** begin Excerpt provided **

Question

Verify the Rolle's theorem for the function $f\left(x\right)=(x-1)(x-2)(x-3),x\in [1,4]$

Answer 1

Now, Rolle's theorem states that, for a differentiable function, between two consecutive same valued points, there must be at least one stationary point in between i.e.

The function $f\left(x\right)=(x-1)(x-2)(x-3)\forall x\in [1,4]$ has same value at $x=1,x=2,x=3$ i.e. it is zero.

Hence, it can be divided into 2 intervals $x\in [1,2]$ and $x\in [2,3]$.

$f^{\prime }\left(c\right)=0$ where $c\in [a,b]\forall f\left(a\right)=f\left(b\right)$.

** end Excerpt provided **
** begin Entries **

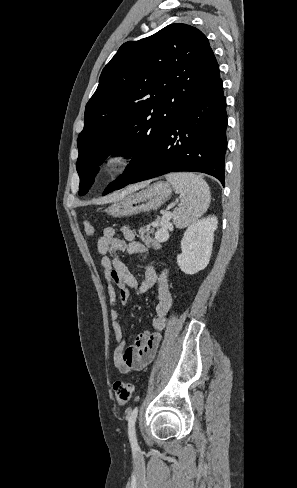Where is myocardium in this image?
Returning a JSON list of instances; mask_svg holds the SVG:
<instances>
[{
	"label": "myocardium",
	"mask_w": 297,
	"mask_h": 488,
	"mask_svg": "<svg viewBox=\"0 0 297 488\" xmlns=\"http://www.w3.org/2000/svg\"><path fill=\"white\" fill-rule=\"evenodd\" d=\"M138 151L129 144H118L109 148L101 159L102 172L111 178L127 172L137 161ZM116 162V166L111 168V164Z\"/></svg>",
	"instance_id": "myocardium-1"
}]
</instances>
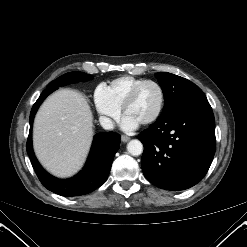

** end Entries **

§ **Task list**
**a)** Could you reproduce the anatomy outline data records above word for word, leaving the pictures out of your copy?
**b)** Can you finish out the next part of the Rolle's theorem solution, picking up right after its last sentence?

§ **Answers for this exercise**
**a)**
Where is myocardium in this image?
Returning a JSON list of instances; mask_svg holds the SVG:
<instances>
[{
	"label": "myocardium",
	"mask_w": 297,
	"mask_h": 488,
	"mask_svg": "<svg viewBox=\"0 0 297 488\" xmlns=\"http://www.w3.org/2000/svg\"><path fill=\"white\" fill-rule=\"evenodd\" d=\"M138 151L129 144H118L109 148L101 159L102 172L111 178L127 172L137 161ZM116 162V166L111 168V164Z\"/></svg>",
	"instance_id": "myocardium-1"
}]
</instances>

**b)**
$\therefore f^{\prime }\left(x\right)=(x-1)(x-2)+(x-1)(x-3)+(x-2)(x-3)$

Now, put $f^{\prime }\left(x\right)=0$.

$\therefore (x-1)(x-2)+(x-1)(x-3)+(x-2)(x-3)=0$

$\therefore 3x^2-12x+11=0$

$\therefore x=\frac{12\pm \sqrt{{12}^2-4\times 3\times 11}}{2\times 3}$

$\therefore x=\frac{12\pm \sqrt{12}}{6}$

$\therefore x=2\pm \frac{1}{\sqrt{3}}$

$\therefore x=2+\frac{1}{\sqrt{3}}\in [2,3]$ and $x=2-\frac{1}{\sqrt{3}}\in [1,2]$

Hence proved.